As some of us contemplate which disclosure rules we’d like to do away with, others are thinking about new rules that would require more disclosure. One possible area of rulemaking relates to disclosure of political contributions. Regardless of one’s views of the merits of such disclosure, significant and vocal groups of shareholders advocate it, and for that reason alone it’s not something that companies (or regulators) can blithely ignore.
What I don’t understand is why those who are pressing for such disclosure seem to believe not only that it is imperative, but also that it must be included in Exchange Act reports, such as 10-Ks or 10-Qs. To the extent (albeit limited) that any securities lawyers are OK with political contributions disclosure in the first place, the insistence upon including it in a 10-K or 10-Q is a major turn-off, because doing so would lengthen those already voluminous reports and, more importantly, would subject a company to Exchange Act liability.

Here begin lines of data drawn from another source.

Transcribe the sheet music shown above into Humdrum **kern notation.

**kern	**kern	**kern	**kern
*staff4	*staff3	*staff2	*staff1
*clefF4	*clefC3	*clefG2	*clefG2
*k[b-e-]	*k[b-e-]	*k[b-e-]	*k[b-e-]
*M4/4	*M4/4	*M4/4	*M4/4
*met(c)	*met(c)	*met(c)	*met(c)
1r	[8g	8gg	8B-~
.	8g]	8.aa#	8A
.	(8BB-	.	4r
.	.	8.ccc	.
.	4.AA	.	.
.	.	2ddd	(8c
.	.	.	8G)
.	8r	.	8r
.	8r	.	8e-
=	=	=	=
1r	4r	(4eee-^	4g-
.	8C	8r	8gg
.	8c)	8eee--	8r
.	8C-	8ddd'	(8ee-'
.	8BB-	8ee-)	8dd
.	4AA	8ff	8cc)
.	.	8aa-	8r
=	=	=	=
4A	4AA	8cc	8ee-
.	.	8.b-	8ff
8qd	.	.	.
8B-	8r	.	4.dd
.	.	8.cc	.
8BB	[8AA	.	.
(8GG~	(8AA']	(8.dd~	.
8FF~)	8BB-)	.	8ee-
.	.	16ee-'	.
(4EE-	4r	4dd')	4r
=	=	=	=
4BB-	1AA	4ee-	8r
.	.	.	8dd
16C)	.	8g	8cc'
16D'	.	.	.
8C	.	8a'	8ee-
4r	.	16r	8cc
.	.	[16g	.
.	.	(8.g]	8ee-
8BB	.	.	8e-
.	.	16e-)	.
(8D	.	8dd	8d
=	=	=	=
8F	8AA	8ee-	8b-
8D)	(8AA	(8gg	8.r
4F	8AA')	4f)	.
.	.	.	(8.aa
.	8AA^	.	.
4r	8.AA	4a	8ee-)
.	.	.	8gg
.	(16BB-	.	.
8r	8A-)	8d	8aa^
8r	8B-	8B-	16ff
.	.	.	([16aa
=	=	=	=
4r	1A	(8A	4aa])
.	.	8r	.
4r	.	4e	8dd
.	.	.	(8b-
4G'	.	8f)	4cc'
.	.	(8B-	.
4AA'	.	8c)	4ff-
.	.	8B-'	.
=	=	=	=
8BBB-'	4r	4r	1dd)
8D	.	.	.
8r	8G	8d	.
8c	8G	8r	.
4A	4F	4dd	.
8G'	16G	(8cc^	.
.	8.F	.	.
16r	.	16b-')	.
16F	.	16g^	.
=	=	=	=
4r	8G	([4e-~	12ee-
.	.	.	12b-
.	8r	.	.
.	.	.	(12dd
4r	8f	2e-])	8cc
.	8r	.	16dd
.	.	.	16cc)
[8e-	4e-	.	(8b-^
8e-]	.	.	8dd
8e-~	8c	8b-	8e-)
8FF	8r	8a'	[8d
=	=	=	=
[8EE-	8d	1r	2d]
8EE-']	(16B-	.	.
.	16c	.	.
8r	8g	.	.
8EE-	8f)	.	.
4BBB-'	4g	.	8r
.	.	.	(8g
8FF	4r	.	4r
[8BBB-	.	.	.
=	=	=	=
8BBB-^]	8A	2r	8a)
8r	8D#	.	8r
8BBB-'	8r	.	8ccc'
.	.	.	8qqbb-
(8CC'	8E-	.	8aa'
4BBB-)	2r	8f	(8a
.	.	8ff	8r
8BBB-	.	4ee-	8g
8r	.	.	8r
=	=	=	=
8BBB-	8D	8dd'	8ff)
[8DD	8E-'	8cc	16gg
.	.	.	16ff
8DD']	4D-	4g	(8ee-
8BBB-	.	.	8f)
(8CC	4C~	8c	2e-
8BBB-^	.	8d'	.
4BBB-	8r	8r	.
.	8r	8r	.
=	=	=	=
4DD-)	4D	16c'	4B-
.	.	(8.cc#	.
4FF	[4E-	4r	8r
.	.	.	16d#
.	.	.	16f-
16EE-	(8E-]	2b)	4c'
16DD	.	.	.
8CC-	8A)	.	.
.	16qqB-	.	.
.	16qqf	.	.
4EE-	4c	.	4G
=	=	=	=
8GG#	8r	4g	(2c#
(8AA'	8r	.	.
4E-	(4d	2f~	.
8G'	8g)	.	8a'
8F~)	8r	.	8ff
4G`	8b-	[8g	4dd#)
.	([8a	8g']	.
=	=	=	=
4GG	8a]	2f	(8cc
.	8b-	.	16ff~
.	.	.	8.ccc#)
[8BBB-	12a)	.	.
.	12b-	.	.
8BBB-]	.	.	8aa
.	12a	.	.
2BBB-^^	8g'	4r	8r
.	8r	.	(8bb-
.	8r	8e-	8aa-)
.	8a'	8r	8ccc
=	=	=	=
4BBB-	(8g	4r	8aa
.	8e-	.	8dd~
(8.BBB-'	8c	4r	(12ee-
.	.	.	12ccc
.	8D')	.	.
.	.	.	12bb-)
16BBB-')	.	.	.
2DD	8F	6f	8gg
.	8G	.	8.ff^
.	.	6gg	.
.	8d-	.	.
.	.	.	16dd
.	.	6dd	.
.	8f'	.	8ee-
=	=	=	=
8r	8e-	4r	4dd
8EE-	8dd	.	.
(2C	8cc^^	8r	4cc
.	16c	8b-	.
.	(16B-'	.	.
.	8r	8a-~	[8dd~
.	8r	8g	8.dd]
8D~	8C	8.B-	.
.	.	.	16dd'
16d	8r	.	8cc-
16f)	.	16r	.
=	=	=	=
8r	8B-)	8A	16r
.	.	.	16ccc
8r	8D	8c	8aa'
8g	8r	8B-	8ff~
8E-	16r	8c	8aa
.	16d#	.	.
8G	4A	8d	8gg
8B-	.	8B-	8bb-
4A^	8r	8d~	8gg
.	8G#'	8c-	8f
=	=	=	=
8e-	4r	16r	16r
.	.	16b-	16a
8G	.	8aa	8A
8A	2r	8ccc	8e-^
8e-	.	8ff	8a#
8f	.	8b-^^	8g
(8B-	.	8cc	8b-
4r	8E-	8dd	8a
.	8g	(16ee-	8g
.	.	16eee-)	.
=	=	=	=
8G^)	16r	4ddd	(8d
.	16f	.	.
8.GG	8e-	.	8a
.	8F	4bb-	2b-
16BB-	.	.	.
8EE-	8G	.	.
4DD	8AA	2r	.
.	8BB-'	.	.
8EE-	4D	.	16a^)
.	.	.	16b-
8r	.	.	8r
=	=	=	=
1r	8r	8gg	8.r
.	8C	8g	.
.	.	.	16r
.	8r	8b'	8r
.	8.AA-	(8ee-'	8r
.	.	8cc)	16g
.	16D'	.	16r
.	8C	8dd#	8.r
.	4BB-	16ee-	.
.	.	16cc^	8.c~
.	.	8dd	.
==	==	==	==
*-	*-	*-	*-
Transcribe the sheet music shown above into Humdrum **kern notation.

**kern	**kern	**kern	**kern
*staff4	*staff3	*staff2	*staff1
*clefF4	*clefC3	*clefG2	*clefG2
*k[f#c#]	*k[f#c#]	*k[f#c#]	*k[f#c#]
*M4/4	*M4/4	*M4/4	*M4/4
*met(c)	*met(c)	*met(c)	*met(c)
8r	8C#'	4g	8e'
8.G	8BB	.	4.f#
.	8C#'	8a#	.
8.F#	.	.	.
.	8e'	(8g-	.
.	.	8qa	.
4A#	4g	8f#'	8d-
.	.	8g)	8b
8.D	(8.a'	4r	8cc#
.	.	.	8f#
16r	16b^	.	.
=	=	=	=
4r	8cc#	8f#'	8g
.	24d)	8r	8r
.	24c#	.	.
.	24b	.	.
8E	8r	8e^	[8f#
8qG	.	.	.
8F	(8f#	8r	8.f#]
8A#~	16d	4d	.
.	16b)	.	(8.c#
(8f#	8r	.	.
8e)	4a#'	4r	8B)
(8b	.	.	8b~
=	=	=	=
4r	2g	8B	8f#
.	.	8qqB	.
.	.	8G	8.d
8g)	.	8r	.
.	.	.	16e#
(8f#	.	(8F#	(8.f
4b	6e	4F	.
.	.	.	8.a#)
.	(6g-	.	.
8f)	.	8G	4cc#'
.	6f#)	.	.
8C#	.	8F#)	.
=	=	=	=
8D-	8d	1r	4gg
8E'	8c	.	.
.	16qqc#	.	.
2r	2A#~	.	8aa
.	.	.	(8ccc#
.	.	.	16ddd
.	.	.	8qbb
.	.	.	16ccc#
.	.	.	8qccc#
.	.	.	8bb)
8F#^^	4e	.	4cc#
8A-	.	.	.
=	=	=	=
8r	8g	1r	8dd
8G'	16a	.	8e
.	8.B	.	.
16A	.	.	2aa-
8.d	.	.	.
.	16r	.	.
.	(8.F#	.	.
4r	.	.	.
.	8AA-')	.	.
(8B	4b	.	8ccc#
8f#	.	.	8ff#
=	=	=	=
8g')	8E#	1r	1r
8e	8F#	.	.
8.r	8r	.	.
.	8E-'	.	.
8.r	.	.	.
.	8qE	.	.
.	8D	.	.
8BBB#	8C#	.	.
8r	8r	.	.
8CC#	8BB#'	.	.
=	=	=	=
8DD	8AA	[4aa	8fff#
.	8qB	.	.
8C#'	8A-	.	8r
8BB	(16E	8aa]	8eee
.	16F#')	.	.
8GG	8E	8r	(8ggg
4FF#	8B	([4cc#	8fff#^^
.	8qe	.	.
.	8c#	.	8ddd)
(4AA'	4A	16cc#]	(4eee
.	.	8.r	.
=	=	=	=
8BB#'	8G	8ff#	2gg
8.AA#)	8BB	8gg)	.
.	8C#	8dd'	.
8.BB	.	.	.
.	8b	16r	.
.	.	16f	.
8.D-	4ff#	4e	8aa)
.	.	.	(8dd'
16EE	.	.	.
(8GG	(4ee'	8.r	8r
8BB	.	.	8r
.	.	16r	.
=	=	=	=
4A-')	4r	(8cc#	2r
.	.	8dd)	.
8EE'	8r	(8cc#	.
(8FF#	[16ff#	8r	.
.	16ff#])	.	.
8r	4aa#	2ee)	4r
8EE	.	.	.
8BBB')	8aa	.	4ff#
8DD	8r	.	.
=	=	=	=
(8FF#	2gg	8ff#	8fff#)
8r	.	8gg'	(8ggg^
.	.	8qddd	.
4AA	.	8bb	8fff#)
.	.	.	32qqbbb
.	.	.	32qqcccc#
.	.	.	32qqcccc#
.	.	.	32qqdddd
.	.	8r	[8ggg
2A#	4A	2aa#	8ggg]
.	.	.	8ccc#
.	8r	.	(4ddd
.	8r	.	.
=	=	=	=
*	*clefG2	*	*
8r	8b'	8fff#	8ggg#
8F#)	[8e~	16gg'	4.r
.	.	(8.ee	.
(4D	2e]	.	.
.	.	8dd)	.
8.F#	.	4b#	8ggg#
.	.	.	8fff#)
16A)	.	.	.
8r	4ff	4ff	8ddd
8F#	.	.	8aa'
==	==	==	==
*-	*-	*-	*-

I’ve spoken to one of the principal advocates of such disclosure – who, by the by, is a smart and decent man – about this insistence. I asked why, for example, he’d oppose posting the information on a company’s website, or including it in a supplemental report (both of which are the current norms for such disclosure) outside the framework of the Exchange Act. He countered by saying, first, that only an SEC rule would require all public companies to provide the information and that only an SEC rule would set universal disclosure standards. I disagree; it seems to me that both of those goals could be achieved through industry standard-setting or exchange listing standards. But even if he’s right and the SEC were to impose requirements, that doesn’t mean that the disclosure should have to be in an Exchange Act report. No offense to my smart and decent friend, but I’m still waiting for an answer.
As we approach disclosure “reform” with hopes that the web will offer us some respite from ever-longer SEC filings through more “layered” disclosure, much of it posted on the web, and not all of which needs to be printed or “filed” or even “furnished,” it seems anomalous if not downright ill-advised to insist upon this particular push to make our filings look more and more like doorstops. The good news is that thus far the SEC has shown little or no interest in rulemaking in this area, but time will tell.